* **Given data**
....................

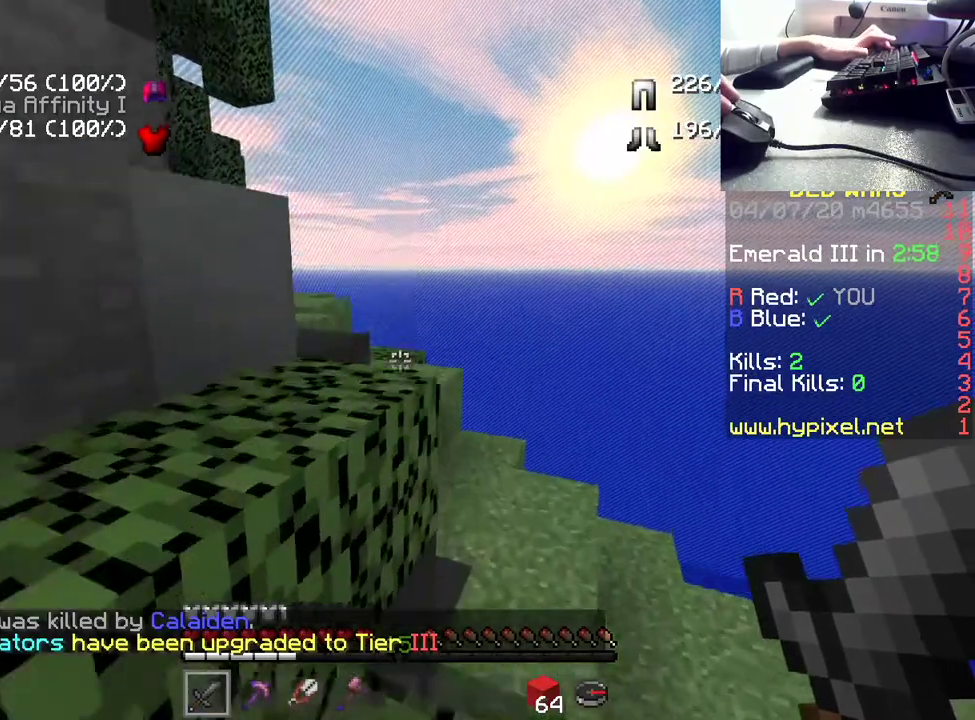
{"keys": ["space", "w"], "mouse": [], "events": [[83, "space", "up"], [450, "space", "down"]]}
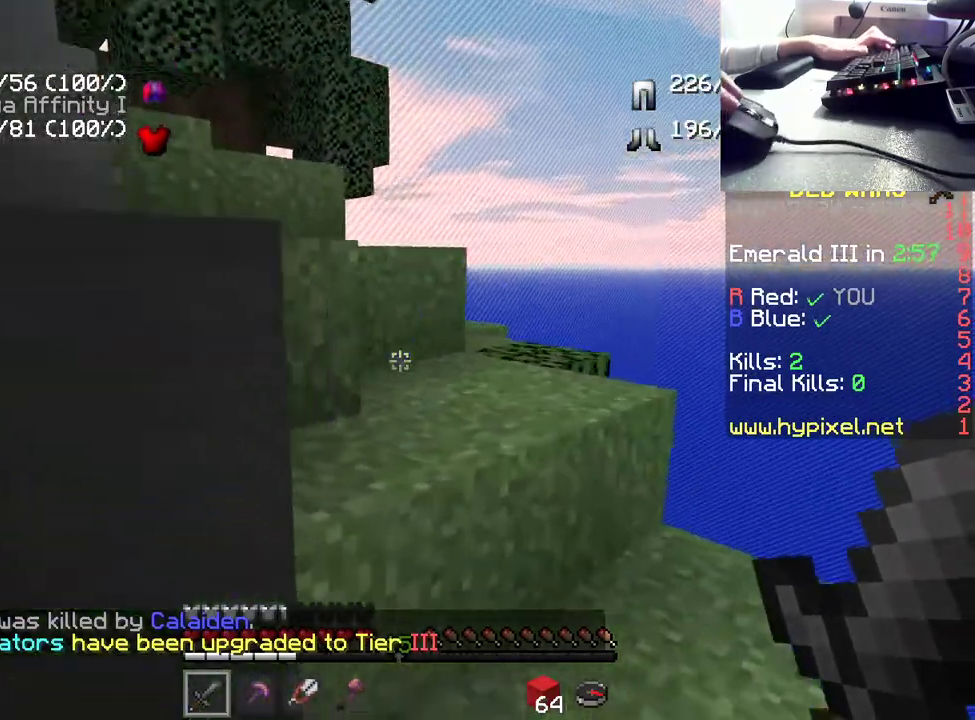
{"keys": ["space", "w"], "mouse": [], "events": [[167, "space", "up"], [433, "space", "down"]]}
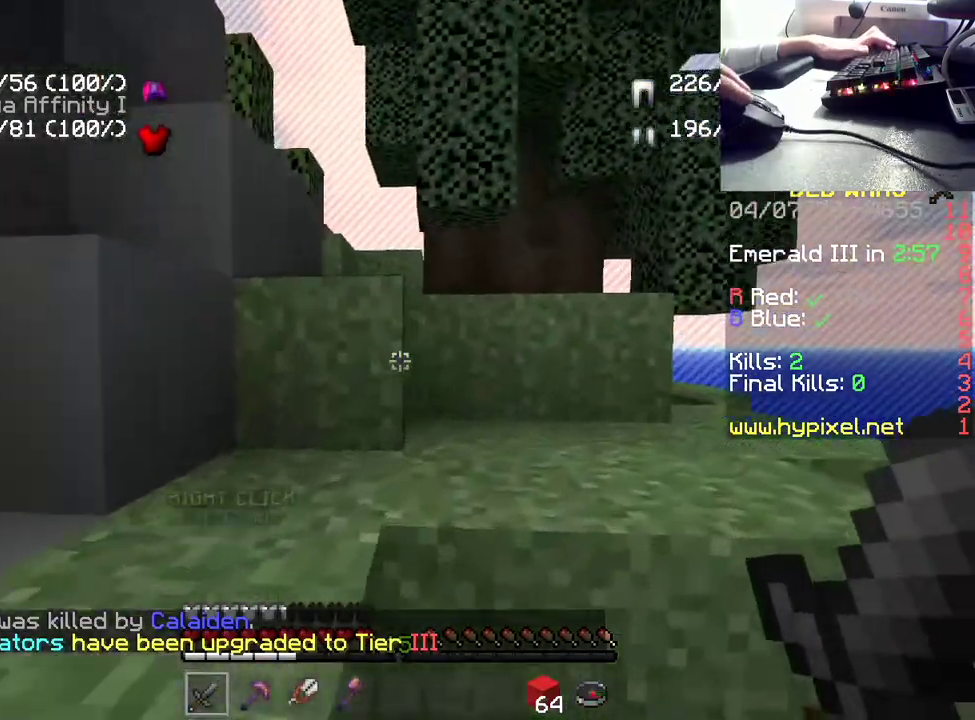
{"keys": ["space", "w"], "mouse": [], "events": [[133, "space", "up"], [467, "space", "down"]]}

....................

* **Your assignment**
Skipping all images, print the data above a second time exactly.

* **Answer to this task**
{"keys": ["space", "w"], "mouse": [], "events": [[83, "space", "up"], [450, "space", "down"]]}
{"keys": ["space", "w"], "mouse": [], "events": [[167, "space", "up"], [433, "space", "down"]]}
{"keys": ["space", "w"], "mouse": [], "events": [[133, "space", "up"], [467, "space", "down"]]}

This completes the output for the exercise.